Davacının işveren vekili sayılıp sayılmadığını ele alan aşağıdaki metni son cümlesinden sonra devam ettirin.

Verilen alıntı:
━━━━━━━━━━

Yasal mevzuat ve yerleşik Yargıtay içtihatları doğrultusunda, davacının işveren vekili olup olmadığının somut olay açısından değerlendirilmesine yarar kaynaklar ve içerikleri aşağıdaki şekilde tespit edilmiştir.

  • Taraflar arasında imzalanan ve 01.04.2006 tarihinden itibaren geçerli olan 04.07.2006 tarihli iş sözleşmesinin 1. Maddesi ile “Çalışan, bu sorumluluğunun gerektirdiği görevler çalışanla konuşulduğu şekli ile (1 Nisan 2006) tarihinden itibaren geçerli olmak üzere (Türkiye Ülke Müdürü) olarak istihdam edilecek, Akdeniz Bölgesi Müdürüne karşı sorumlu olup hesap verecektir.” düzenlemesinin, 3. Maddesi son fıkrası ile “Herhangi bir araba kiralama anlaşması yapılmadan Akdeniz Bölgesi Müdürünün onayı alınacaktır.” düzenlemesinin kabul edildiği,
  • Davacı vekili tarafından sunulan ikale sözleşmeleri ve fesih bildirimi suretlerinin incelenmesinde, dava dışı … isimli personelin ikale sözleşmesinin ve fesih bildiriminin (imza tarihi 21.10.2013), … (imza tarihi 04.07.2013), … (imza tarihi 01.07.2013), … (imza tarihi 16.03.2015), … (imza tarihi 16.03.2015), … (imza tarihi 16.03.2015), … (imza tarihi 16.03.2015) isimli personeli ikale sözleşmelerinin işveren sıfatı ile davacı tarafından imzalandığı,
  • Davalı işveren vekili tarafından sunulan … tarih ve … sayılı Ticaret Sicil Gazetesi suretinden, davalı şirket … tarihli ortaklar genel kurul kararı ile Ankara ili adresinde bir şube açılmasına, …ın 3 yıl süre ile şubeyi temsil ve ilzam etmek üzere müdür olarak atanmasına karar verildiği,
  • Davalı işveren vekili tarafından sunulan … tarih ve … sayılı Ticaret Sicil Gazetesi suretinden, davalı şirket … tarihli ortaklar genel kurul kararı ile davacının C Grubu imza yetkilisi olarak atandığı, “C Grubu imza yetkilisinin yalnızca, şirketin kira sözleşmesini imzalamaya; gümrük işlemlerini yürütmeye ve bu işlemlerle ilgili formaliteleri tamamlamak üzere gümrük formlarını imzalamaya münferiden yetkilidir.” şeklinde düzenlendiği,
  • Davalı işveren vekili tarafından sunulan … Mali Yıl Organizasyon Şemasından, davacının Ülke Müdürü unvanına sahip olduğu tespit edilmiştir.

━━━━━━━━━━

Ham veriler:
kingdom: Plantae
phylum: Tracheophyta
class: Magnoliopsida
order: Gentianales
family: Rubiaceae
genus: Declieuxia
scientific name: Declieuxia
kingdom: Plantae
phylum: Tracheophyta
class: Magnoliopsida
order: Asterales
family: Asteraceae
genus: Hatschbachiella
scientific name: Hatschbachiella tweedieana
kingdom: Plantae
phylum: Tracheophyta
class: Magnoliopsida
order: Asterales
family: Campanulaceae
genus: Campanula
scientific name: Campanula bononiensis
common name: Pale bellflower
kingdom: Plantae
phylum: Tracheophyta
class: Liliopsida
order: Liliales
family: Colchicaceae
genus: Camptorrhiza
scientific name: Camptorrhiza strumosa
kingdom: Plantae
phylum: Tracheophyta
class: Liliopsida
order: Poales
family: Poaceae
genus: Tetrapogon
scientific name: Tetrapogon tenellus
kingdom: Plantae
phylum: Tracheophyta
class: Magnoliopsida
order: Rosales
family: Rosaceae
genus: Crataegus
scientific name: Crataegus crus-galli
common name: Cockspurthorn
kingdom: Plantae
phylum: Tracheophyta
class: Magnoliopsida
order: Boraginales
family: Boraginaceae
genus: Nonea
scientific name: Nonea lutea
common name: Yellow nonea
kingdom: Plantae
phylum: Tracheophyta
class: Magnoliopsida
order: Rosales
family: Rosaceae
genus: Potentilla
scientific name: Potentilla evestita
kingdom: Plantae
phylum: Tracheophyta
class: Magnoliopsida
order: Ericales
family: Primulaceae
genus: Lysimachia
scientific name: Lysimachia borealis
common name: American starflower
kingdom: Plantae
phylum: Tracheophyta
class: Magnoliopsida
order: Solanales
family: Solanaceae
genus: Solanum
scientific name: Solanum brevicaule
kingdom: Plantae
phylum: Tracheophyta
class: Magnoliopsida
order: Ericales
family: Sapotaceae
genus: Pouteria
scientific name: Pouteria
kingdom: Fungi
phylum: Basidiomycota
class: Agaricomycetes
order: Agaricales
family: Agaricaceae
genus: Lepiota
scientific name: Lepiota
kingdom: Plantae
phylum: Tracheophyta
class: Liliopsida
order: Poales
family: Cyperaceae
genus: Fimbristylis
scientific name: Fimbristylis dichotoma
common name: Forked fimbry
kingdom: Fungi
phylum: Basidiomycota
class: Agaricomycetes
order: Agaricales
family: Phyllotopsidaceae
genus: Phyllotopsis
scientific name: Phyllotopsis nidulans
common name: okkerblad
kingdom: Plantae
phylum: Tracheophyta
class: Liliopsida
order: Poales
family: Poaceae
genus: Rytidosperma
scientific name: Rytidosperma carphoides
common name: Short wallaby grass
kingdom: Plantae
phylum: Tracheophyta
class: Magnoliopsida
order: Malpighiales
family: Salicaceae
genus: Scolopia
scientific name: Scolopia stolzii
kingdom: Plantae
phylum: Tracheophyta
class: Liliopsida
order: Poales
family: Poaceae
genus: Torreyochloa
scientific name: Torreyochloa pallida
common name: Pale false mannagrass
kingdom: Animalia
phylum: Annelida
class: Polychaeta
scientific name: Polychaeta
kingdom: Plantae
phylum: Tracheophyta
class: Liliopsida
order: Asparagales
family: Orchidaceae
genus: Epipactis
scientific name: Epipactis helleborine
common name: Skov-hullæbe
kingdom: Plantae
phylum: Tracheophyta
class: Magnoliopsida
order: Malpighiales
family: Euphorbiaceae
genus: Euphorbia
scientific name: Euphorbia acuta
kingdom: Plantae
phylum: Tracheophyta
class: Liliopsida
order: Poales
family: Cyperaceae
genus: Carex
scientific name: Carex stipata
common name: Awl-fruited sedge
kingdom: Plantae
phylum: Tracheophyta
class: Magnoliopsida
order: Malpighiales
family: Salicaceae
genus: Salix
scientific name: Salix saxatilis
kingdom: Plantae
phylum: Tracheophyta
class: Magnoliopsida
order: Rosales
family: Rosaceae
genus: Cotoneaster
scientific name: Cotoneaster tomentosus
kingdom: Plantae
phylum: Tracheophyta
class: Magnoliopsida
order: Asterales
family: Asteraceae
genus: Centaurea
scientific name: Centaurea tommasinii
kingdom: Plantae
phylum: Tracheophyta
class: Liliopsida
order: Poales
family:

━━━━━━━━━━

Yanıt aşağıda:
Bu durumda, nihai değerlendirme ve takdiri Sayın Mahkemeye ait olmak üzere, davacının 23.12.2009 tarihli karar ile davalı şirketin Ankara Şubesine müdür olarak atandığı, 03.07.2013 tarihli karar ile yetkilerinin C Grubuna düşürüldüğü, davacının, her ne kadar organizasyon şemasında ülke müdürü unvanına sahip olsa da, bu hususun Ticaret Sicil Kayıtları ile örtüşmediği, davacı tarafından imzalanan ikale sözleşmelerinin yetkisiz temsilci sıfatıyla imzalandığı kanaatine ulaşılmış olup, devamla davacının işveren vekili sıfatının bulunmadığı ve iş güvencesi kapsamında olduğu kanaatine ulaşılmıştır.

  • Taraflar arasında imzalanan ikale sözleşmesi yönünden değerlendirme:

Dosya kapsamı değerlendirildiğinde, taraflar arasındaki asıl ihtilafın, 16.03.2015 tarihinde imzalanan ikale sözleşmesinin içeriğindeki 646.546,84 USD miktarlı kıdem tazminatı alacağına davacının hak kazanıp kazanamayacağı konusunda toplandığı görülmektedir.

Davacı ve davalı arasında imza altına alınan fesih protokolü mevcut süresiz iş sözleşmesini sonlandıran ikale sözleşmesi niteliğindedir. İkale sözleşmesi ile tarafların anlaşarak sözleşmeyi sona erdirmeleri iş sözleşmesinin feshi niteliğinde olmadığından, iş güvencesi hükümlerinin de uygulanma alanı bulunmamaktadır. Aynı şekilde bildirim önellerine uyulması ya da bildirim öneline ilişkin tazminatla (ihbar tazminatı), kıdem tazminatının ödenmesi de söz konusu olmamaktadır. Yani, ikale sözleşmesiyle işçi kural olarak kıdem ve ihbar tazminatlarını hak edemeyeceği gibi, iş güvencesinden de yararlanamayacaktır. Ayrıca, 4447 sayılı kanun hükümleri uyarınca işsizlik ödeneğine de hak kazanamayacaktır.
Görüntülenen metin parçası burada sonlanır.